1 Samuel 7:2–14 comment (0)
September 18, 2008
By Doug Wilson
Related Scripture: 1 Samuel 7:2–14
Explore the Bible
Associate Professor of Christian Studies, School of Christian Studies, University of Mobile
TRUSTING IN THE LORD ALONE
1 Samuel 7:2–14
A report of a survey published in June of this year suggested that 70 percent of religious Americans believe there is more than one way to eternal life. Popular talk-show hosts suggest there are many ways to the One we call God. Politicians suggest there is no place for the Bible in making public policy. The push for “tolerance” has led many to believe no one can know for certain which is correct. Whom can we trust?
Society calls for a form of tolerance that demands all beliefs to be accepted as equally valid. But opposites cannot both be true. Either Jesus is the only Way or He is not.
Evidently Eli’s sons were under the delusion that the army with the Ark of the Covenant before it is invincible. They trusted in the Ark as a religious relic with magical powers. They took the Ark to a battle against the Philistines, and they lost both the battle and the Ark. They died in the battle, and Eli died later that day when he received word that his sons had been killed.
When the Philistines attacked, they defeated the Israelites and stole the Ark. In their arrogance, they trusted that their god Dagon was greater than the Lord, the God of Israel. After Dagon’s image was found broken and the Ashdodites suffered a strange ailment, they returned the Ark as far as Kiriath-jearim (also Kiriath Jearim and Kirjath Jearim). It remained unused for Israel’s atonement for 20 years. During those intervening years, Israel had turned their spiritual devotion to the fertility god Baal and goddess Asherah, or Ashtoreth.

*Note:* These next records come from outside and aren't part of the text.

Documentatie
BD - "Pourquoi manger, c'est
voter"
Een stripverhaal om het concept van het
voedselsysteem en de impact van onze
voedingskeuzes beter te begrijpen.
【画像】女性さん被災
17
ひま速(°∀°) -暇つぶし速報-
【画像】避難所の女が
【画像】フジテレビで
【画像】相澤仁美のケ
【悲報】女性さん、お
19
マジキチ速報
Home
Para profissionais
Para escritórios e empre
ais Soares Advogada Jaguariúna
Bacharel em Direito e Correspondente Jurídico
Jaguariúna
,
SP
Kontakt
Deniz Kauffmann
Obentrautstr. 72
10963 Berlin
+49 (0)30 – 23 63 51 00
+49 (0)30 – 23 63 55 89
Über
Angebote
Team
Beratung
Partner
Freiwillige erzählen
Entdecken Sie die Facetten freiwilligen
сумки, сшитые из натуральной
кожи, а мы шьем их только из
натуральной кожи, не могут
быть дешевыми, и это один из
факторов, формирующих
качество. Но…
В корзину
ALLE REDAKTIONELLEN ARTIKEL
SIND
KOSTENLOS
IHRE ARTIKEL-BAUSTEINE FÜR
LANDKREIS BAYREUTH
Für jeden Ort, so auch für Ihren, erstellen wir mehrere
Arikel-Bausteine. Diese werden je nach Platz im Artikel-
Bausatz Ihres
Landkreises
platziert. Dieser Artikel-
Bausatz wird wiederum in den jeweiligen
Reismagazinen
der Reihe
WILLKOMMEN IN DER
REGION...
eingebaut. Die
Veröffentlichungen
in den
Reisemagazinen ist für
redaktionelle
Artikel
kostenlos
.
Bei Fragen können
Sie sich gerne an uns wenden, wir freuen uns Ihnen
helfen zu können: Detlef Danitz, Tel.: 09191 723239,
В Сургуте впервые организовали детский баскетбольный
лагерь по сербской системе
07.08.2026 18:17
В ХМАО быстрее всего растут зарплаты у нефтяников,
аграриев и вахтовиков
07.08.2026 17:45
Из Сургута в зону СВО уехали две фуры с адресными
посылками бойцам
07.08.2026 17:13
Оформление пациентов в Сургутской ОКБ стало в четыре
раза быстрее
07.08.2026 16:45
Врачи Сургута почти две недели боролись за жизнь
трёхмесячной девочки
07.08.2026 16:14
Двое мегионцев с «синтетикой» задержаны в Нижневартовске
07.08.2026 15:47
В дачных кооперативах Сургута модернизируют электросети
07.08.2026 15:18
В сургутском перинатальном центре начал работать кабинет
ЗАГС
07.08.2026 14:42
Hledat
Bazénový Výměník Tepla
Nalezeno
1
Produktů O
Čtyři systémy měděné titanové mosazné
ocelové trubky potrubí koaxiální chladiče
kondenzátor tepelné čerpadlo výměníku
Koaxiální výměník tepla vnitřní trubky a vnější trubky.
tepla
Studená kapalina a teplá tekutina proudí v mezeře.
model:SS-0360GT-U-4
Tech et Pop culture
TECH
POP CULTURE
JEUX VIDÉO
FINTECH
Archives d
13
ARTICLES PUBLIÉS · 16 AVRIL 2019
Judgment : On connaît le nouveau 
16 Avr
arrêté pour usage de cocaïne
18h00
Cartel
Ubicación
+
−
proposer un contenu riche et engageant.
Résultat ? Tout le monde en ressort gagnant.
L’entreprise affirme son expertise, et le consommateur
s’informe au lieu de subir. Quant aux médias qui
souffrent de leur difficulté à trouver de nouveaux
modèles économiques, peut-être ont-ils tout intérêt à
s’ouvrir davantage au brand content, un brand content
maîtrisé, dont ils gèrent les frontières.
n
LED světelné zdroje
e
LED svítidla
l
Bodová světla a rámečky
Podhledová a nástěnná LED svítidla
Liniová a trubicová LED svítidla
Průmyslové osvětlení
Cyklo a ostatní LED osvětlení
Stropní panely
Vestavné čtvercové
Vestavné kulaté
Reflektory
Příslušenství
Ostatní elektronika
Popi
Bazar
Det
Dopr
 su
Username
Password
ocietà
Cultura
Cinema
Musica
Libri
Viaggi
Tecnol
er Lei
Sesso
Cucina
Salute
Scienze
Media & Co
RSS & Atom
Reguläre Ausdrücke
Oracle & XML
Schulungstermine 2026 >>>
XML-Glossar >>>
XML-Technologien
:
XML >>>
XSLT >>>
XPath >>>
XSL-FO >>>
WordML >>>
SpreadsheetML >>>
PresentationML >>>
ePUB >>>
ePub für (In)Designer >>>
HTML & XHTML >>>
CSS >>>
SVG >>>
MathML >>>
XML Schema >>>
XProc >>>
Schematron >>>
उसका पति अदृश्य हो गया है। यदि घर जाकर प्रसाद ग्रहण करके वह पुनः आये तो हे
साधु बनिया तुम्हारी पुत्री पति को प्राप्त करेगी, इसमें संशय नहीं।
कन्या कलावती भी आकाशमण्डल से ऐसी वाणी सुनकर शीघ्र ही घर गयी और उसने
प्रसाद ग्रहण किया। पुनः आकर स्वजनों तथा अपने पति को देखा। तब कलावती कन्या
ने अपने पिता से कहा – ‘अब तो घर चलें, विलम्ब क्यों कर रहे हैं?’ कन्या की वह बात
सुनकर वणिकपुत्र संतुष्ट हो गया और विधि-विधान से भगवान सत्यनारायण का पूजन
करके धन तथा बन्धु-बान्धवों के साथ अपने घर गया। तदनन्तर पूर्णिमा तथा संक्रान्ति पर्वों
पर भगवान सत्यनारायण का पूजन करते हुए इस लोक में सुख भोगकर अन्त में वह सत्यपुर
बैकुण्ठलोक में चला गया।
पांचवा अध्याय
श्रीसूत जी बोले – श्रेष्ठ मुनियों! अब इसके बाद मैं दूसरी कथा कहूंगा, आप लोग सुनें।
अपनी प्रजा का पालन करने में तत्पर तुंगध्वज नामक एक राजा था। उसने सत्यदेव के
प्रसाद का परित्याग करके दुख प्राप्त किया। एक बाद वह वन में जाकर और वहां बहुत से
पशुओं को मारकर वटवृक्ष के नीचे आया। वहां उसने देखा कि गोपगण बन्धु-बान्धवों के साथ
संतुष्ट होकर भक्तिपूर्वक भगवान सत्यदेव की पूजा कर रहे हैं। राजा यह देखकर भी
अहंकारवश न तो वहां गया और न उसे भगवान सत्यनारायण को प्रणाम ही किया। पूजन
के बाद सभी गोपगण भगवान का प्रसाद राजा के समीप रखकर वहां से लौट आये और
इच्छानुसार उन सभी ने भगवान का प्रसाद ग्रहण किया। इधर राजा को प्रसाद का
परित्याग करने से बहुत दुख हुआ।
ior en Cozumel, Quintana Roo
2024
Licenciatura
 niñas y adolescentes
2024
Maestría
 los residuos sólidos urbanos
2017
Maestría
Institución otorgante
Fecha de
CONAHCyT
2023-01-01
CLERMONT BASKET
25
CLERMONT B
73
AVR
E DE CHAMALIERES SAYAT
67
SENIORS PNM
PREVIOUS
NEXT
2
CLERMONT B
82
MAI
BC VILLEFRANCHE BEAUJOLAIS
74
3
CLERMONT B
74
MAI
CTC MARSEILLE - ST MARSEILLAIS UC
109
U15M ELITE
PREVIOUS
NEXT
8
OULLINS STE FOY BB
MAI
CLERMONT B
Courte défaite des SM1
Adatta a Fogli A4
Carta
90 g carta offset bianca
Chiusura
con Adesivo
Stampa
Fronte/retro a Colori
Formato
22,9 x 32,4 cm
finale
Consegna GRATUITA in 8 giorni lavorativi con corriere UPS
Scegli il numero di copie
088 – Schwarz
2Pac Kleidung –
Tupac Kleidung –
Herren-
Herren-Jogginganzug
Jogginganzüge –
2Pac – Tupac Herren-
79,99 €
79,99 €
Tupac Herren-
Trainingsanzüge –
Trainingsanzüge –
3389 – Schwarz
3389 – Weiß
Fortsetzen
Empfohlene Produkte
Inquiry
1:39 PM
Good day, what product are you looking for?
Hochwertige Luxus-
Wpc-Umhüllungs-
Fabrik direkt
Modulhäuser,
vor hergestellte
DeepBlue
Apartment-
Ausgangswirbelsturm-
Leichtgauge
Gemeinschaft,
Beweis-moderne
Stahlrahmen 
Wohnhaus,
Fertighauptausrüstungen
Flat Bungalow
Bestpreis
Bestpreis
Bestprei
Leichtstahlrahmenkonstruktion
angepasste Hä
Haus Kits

Abandon Divided Loyalties (2–4)
Israel’s tribes were in spiritual chaos. They had, in large part, abandoned the Law of Moses and their God. People thought they could claim to be heirs of the promises of Abraham and worship the regional fertility deities who would ensure the fruitfulness of their wives, livestock and land. Samuel confronted their syncretism calling for them to commit themselves fully to the Lord.
Unite for Spiritual Renewal (5–6)
Samuel called for a spiritual gathering before the Lord at Mizpah (“watchtower,” where Jacob and Laban had agreed not to harm each another, Gen. 31:49). Indications are that Shiloh had not survived the Philistine occupation. At Mizpah, the Israelites poured out precious drinking water and denied themselves food as an act of repentance for depending upon false gods. They confessed their sins openly and submitted to Samuel’s leadership as their God-ordained judge. He now had the authority to judge their complaints according to the Torah, the written Law.
Confront Crises with Prayer and Action (7–11)
What does it take for believers to bear with personal and corporate crises? Praying brothers and sisters will say we need to take these problems to the Lord. Practical, hands-on believers respond with: “Don’t just stand there; do something!” Both are right. We must depend upon the Lord to give us direction, and then we must follow His lead.
The Philistines were marching against Israel and the leaders were afraid. They begged Samuel to intercede for them. Not only did he pray but he also offered sacrifice to the Lord as atonement for Israel’s sins. God responded with terrifying thunder that made the Philistines turn tail and run. The Israelites went from being the pursued to the pursuers. After the intercession and intervention came action.
Acknowledge God’s Provision (12–14)
What does “Here I raise mine Ebenezer” mean in the hymn “Come, Thou Fount of Every Blessing?” In Hebrew, Ebenezer means “rock of help.” Samuel set up a large stone to mark God’s protection — His help — against the Philistines. As long as that rock stood, it was to be a reminder of the Lord’s faithfulness in delivering Israel. God saved Israel from the Philistines, and He continued to protect them throughout the rest of Samuel’s life. Perhaps it is time for you to set up a rock of remembrance to remind you of God’s faithfulness, deliverance and help to you.